Suriye için bölgesel yürütülen kampanyaların yüzde 50'sinin kullanılmış eşyalara yönelik olduğunu dile getiren Gündoğdu, bunların yeniden elden geçirilmesinin, dizayn edilmesinin sıkıntı yaşattığını kaydetti. 
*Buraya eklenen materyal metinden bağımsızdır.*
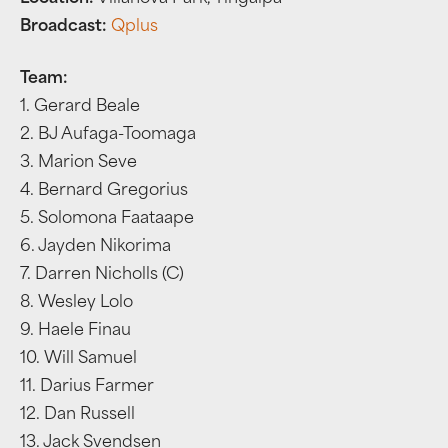
Broadcast:
Qplus
Team:
1. Gerard Beale
2. BJ Aufaga-Toomaga
3. Marion Seve
4. Bernard Gregorius
5. Solomona Faataape
6. Jayden Nikorima
7. Darren Nicholls (C)
8. Wesley Lolo
9. Haele Finau
10. Will Samuel
11. Darius Farmer
12. Dan Russell
13. Jack Svendsen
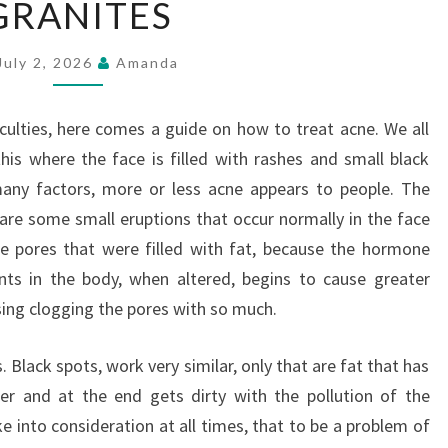
GRANITES
July 2, 2026
Amanda
iculties, here comes a guide on how to treat acne. We all
this where the face is filled with rashes and small black
many factors, more or less acne appears to people. The
re some small eruptions that occur normally in the face
re pores that were filled with fat, because the hormone
nts in the body, when altered, begins to cause greater
sing clogging the pores with so much.
. Black spots, work very similar, only that are fat that has
r and at the end gets dirty with the pollution of the
e into consideration at all times, that to be a problem of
Yeni kampanyada giyilmemiş kıyafet, gıda malzemesi, çocuk maması, ilaç, nakit para yardımlarının toplanabileceğini belirten Gündoğdu, 'Hiçbir şey bu çocuklara yardım etmemize engel olmamalı. Çocuklar ekmek kuyruğunda ölüyorsa, açlıktan ölüyorlarsa bunun önce Türkiye'ye, sivil toplum örgütlerine dokunması lazım. Rahat uyuyamamamız lazım. Onlar için yardım, bizim için yeniden diriliş olacak bir kampanyayı başlatmamız lazım.' 

Toplantıya, TİKA Başkanı Serdar Çam, Anadolu Ajansı Genel Müdürü ve Yönetim Kurulu Başkanı Kemal Öztürk, Başbakanlık Kamu Diplomasisi Koordinatörlüğü uzmanı Mustafa Ateşçi, Türkiye Diyanet Vakfı Genel Müdürü İsmail Palakoğlu, Türk Kızılayı Genel Müdürü Mehmet Güllüoğlu, Uluslararası Rabia Platformu Başkanı Cihangir İşbilir, Hak-İş Konfederasyonu Genel Başkanı Mahmut Arslan, Türkiye Kamu-Sen Genel Toplu Görüşme Sekreteri Necati Alsancak, İslam Dünyası Sivil Toplum Kuruluşları Birliği Genel Sekreteri Ali Kurt, TOBB Genel Sekreter Yardımcısı Ali Emre Yurdakul, Türkiye Gönüllüler Vakfı Yönetim Kurulu üyesi Yaşar Yerlikaya da katıldı.